**Stated task:**
Copy out, unchanged, the run of lines from the one containing "common name: African couchgrass" through the one containing "scientific name: Knautia arvensis", both included.

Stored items
↓

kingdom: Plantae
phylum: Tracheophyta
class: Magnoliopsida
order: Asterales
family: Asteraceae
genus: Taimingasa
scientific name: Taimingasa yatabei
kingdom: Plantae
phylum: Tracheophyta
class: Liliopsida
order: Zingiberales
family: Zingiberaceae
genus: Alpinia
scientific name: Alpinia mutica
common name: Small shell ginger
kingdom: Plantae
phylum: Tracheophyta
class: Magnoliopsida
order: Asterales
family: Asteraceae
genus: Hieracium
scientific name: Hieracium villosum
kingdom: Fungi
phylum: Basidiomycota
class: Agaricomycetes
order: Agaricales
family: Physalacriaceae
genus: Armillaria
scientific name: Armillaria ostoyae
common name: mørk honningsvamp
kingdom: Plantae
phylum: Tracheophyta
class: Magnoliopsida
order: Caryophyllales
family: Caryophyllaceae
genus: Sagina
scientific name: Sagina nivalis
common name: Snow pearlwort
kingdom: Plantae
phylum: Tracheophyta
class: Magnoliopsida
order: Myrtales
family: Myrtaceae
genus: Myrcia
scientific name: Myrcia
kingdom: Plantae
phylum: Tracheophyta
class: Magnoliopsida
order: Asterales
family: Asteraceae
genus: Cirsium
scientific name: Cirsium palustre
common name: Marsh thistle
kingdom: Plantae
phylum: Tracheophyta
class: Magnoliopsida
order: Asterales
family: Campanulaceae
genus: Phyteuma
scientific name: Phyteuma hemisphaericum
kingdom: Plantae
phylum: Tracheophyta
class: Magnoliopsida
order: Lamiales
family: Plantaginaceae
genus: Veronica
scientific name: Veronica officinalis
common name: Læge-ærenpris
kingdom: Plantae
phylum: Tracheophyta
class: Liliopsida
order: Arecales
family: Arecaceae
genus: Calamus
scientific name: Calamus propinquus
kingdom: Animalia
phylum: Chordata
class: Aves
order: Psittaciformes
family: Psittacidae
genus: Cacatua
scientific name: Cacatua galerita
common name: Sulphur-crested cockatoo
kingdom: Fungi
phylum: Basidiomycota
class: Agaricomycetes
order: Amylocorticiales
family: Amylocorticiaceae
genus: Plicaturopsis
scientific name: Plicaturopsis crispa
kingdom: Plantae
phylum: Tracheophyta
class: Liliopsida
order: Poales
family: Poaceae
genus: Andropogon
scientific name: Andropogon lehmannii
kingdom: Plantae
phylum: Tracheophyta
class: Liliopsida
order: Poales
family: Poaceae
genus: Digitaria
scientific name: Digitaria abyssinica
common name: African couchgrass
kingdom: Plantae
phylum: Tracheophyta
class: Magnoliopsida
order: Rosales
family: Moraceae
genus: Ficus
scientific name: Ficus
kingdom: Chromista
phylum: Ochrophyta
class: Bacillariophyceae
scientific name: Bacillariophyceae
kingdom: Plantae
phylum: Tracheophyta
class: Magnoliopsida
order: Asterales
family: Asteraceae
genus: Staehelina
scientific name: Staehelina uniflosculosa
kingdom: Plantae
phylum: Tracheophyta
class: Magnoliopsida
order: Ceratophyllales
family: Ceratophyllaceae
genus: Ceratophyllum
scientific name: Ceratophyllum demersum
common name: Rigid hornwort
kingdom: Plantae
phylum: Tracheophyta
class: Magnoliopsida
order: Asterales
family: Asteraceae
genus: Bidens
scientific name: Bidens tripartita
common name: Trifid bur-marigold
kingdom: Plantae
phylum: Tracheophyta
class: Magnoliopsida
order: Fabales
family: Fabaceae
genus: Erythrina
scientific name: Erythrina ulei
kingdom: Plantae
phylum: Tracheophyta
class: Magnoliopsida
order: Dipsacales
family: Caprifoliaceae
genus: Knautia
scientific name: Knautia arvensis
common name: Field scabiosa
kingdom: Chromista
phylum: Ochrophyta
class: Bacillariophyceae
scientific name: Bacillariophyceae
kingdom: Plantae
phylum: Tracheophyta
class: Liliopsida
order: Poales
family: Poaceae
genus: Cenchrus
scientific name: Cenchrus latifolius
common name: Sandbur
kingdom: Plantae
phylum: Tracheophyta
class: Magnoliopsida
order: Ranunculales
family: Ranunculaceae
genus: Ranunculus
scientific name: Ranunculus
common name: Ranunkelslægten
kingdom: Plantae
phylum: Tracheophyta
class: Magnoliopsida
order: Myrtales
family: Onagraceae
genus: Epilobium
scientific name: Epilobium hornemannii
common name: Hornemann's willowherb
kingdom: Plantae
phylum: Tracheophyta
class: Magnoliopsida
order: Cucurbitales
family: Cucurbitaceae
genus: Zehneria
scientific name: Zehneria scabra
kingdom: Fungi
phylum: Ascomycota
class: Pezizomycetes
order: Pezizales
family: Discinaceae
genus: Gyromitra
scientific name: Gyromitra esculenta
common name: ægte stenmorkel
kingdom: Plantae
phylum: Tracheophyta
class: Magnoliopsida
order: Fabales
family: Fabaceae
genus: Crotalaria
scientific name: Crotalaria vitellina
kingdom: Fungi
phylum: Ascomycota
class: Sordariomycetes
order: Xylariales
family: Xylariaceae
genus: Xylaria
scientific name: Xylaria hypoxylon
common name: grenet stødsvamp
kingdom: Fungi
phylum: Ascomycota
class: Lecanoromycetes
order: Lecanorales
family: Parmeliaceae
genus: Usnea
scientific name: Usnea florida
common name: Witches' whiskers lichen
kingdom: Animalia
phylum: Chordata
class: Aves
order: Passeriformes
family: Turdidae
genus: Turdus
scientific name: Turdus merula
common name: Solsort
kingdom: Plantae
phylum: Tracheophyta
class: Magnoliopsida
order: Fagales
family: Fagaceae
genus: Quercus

↑

**Answer to the exercise:**
common name: African couchgrass
kingdom: Plantae
phylum: Tracheophyta
class: Magnoliopsida
order: Rosales
family: Moraceae
genus: Ficus
scientific name: Ficus
kingdom: Chromista
phylum: Ochrophyta
class: Bacillariophyceae
scientific name: Bacillariophyceae
kingdom: Plantae
phylum: Tracheophyta
class: Magnoliopsida
order: Asterales
family: Asteraceae
genus: Staehelina
scientific name: Staehelina uniflosculosa
kingdom: Plantae
phylum: Tracheophyta
class: Magnoliopsida
order: Ceratophyllales
family: Ceratophyllaceae
genus: Ceratophyllum
scientific name: Ceratophyllum demersum
common name: Rigid hornwort
kingdom: Plantae
phylum: Tracheophyta
class: Magnoliopsida
order: Asterales
family: Asteraceae
genus: Bidens
scientific name: Bidens tripartita
common name: Trifid bur-marigold
kingdom: Plantae
phylum: Tracheophyta
class: Magnoliopsida
order: Fabales
family: Fabaceae
genus: Erythrina
scientific name: Erythrina ulei
kingdom: Plantae
phylum: Tracheophyta
class: Magnoliopsida
order: Dipsacales
family: Caprifoliaceae
genus: Knautia
scientific name: Knautia arvensis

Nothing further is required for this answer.